§ PROBLEM TO SOLVE:
In the records below, begin at the line containing "wrist: (184, 387)" and end at the line containing "pinky dip: (196, 471)"; quote every line in that span exactly, including both boundary lines, and no others.

§ EXERCISE INPUT:
──────

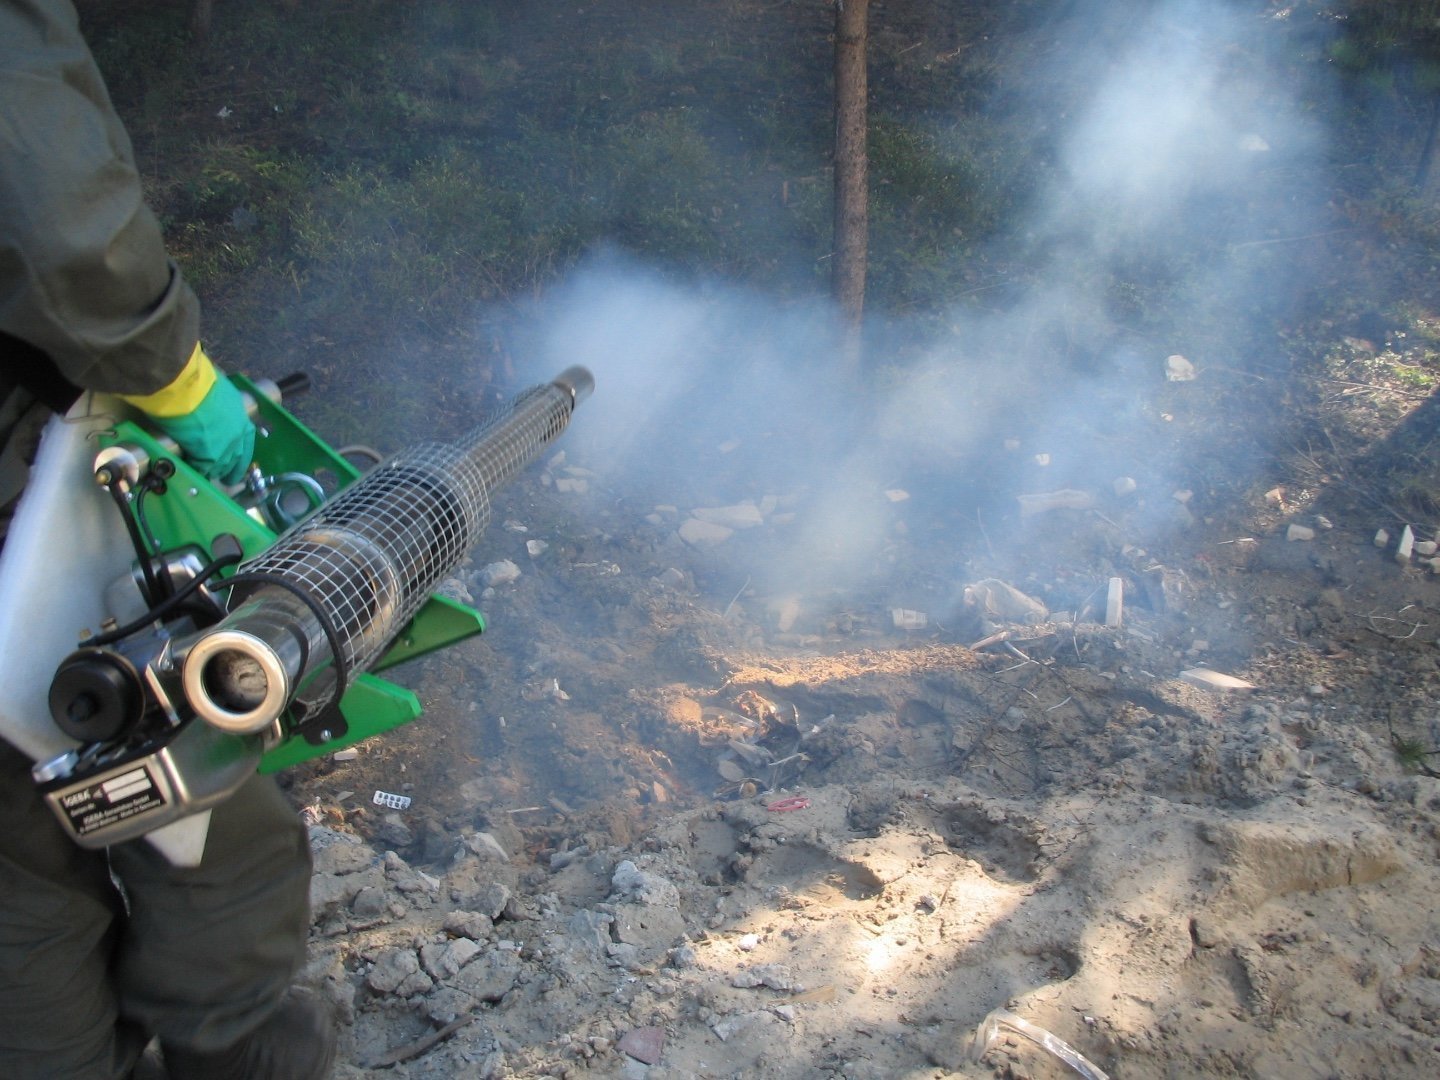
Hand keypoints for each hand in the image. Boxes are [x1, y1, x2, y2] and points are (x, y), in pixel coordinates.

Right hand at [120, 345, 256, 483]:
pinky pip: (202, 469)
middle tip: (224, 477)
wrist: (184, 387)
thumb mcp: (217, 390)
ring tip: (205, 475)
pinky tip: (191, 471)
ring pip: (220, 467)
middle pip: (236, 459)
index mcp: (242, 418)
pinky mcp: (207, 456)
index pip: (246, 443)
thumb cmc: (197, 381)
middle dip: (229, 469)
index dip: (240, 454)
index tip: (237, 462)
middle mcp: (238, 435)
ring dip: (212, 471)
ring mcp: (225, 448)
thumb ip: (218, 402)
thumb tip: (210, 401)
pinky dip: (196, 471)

──────

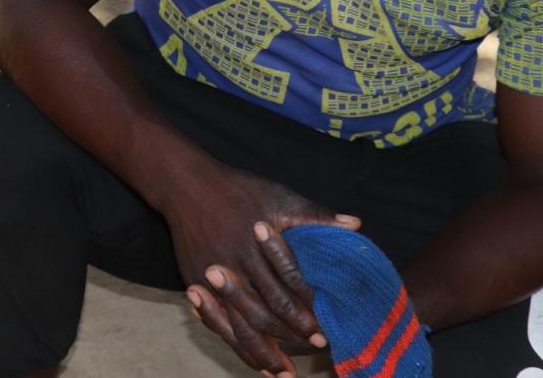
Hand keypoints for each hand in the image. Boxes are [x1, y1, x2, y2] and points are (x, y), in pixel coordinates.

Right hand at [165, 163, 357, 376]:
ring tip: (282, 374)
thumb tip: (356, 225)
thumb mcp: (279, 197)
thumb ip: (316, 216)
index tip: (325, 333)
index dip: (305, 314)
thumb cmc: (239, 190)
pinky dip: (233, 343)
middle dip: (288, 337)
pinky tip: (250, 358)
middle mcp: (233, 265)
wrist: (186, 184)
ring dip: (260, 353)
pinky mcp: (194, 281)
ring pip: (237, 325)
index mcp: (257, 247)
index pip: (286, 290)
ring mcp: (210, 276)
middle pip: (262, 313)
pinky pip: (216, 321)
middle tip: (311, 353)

──────

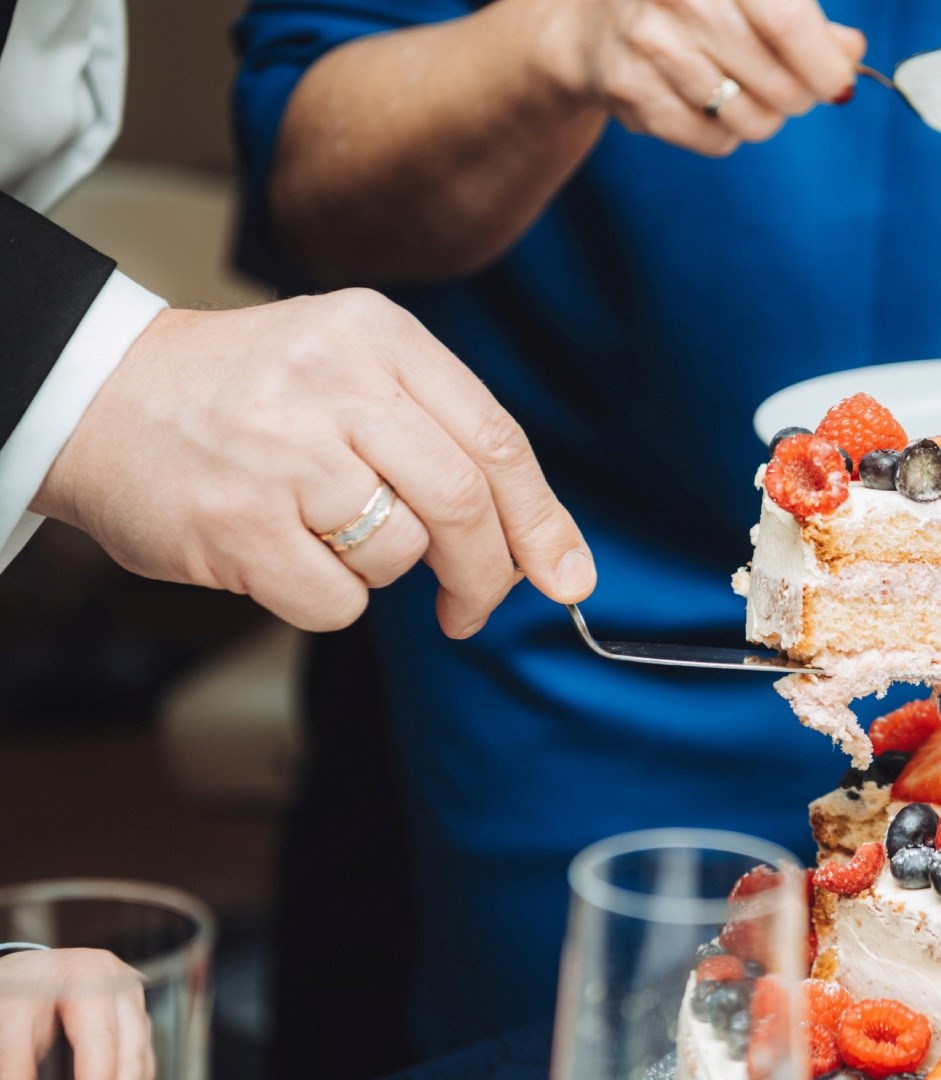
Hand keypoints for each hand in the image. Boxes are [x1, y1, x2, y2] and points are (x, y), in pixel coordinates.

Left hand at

──────

§ EXERCISE RESPONSE:
wrist: (184, 387)
thumb mcp: (217, 390)
ring tip: (205, 475)
pinky tip: (191, 471)
ring pip: (220, 467)
middle pip: (236, 459)
index mcp: (242, 418)
pinky mcp: (207, 456)
index pip: (246, 443)
thumb cmc: (197, 381)
middle dip: (229, 469)
index dip: (240, 454)
index tip: (237, 462)
middle mcp: (238, 435)
ring dip: (212, 471)
ring mcp: (225, 448)
thumb ip: (218, 402)
thumb tip: (210, 401)
pinky dip: (196, 471)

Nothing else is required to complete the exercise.